After thorough research of the whole-hearted, Brown went back and explored the “shameful”— those who struggled with feeling worthy, to gain a better understanding of why so many individuals, herself included, panic at the thought of being vulnerable. What she learned is that humans have a tendency to numb vulnerability. This stems from the negative connotation that often comes with the idea of vulnerability. Because individuals cannot selectively numb negative emotions such as anger and sadness, we often numb emotion as a whole. In other words, we numb anger and sadness along with joy, gratitude, and happiness. However, what we often overlook is the fact that we live in a vulnerable world. As a result, Brown concludes that numbing vulnerability makes humans miserable. She believes that there is value in accepting that everyone is flawed and imperfect, but are without a doubt worthy of love and belonging. Brown closes her talk by suggesting that we “let ourselves be seen, deeply seen, vulnerably seen” (Brené Brown January 2011).

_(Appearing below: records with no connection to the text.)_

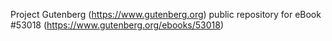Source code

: Project Gutenberg (https://www.gutenberg.org) public repository for
eBook #53018 (https://www.gutenberg.org/ebooks/53018)
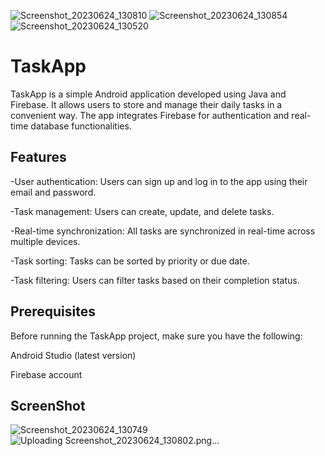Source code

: ![Screenshot_20230624_130810](https://github.com/Pankaj0405/TaskApp/assets/91046820/d86d3f8e-eded-4659-9e52-beffce76d162)
![Screenshot_20230624_130854](https://github.com/Pankaj0405/TaskApp/assets/91046820/50a5d0e1-f5bb-4ab8-936d-665b91d099db)
![Screenshot_20230624_130520](https://github.com/Pankaj0405/TaskApp/assets/91046820/1256cb56-8277-4e84-b9de-31d513f37f43)

# TaskApp

TaskApp is a simple Android application developed using Java and Firebase. It allows users to store and manage their daily tasks in a convenient way. The app integrates Firebase for authentication and real-time database functionalities.


## Features

-User authentication: Users can sign up and log in to the app using their email and password.

-Task management: Users can create, update, and delete tasks.

-Real-time synchronization: All tasks are synchronized in real-time across multiple devices.

-Task sorting: Tasks can be sorted by priority or due date.

-Task filtering: Users can filter tasks based on their completion status.


## Prerequisites

Before running the TaskApp project, make sure you have the following:

Android Studio (latest version)

Firebase account

## ScreenShot
![Screenshot_20230624_130749](https://github.com/Pankaj0405/TaskApp/assets/91046820/fffd6283-f3f7-4ec3-b4ef-12376021f350)
![Uploading Screenshot_20230624_130802.png…]()



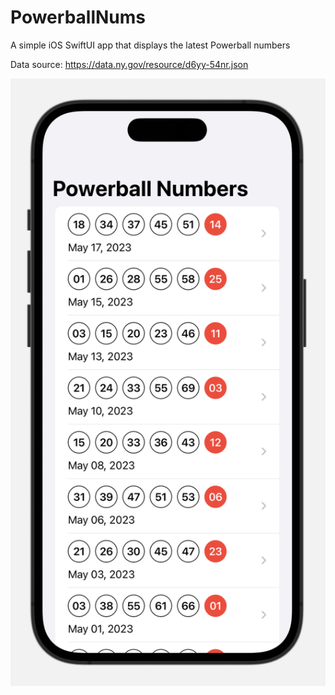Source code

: # PowerballNums
A simple iOS SwiftUI app that displays the latest Powerball numbers

Data source: https://data.ny.gov/resource/d6yy-54nr.json

![Screnshot](screenshot.png)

Through her research, Brené Brown aims to replace negative connotations that that the term “vulnerable” carries such as weakness, fear, or helplessness, with the idea that being vulnerable leads to closeness and intimacy in relationships. In this way, she urges people to work towards living like the whole-hearted by allowing themselves to show their true selves as a way of connecting with everyone around them.
Brown, Brené (2019). Research. Brené Brown website.
TED. (January 2011). Brené Brown: The Power of Vulnerability. Houston: YouTube video of Ted Talk.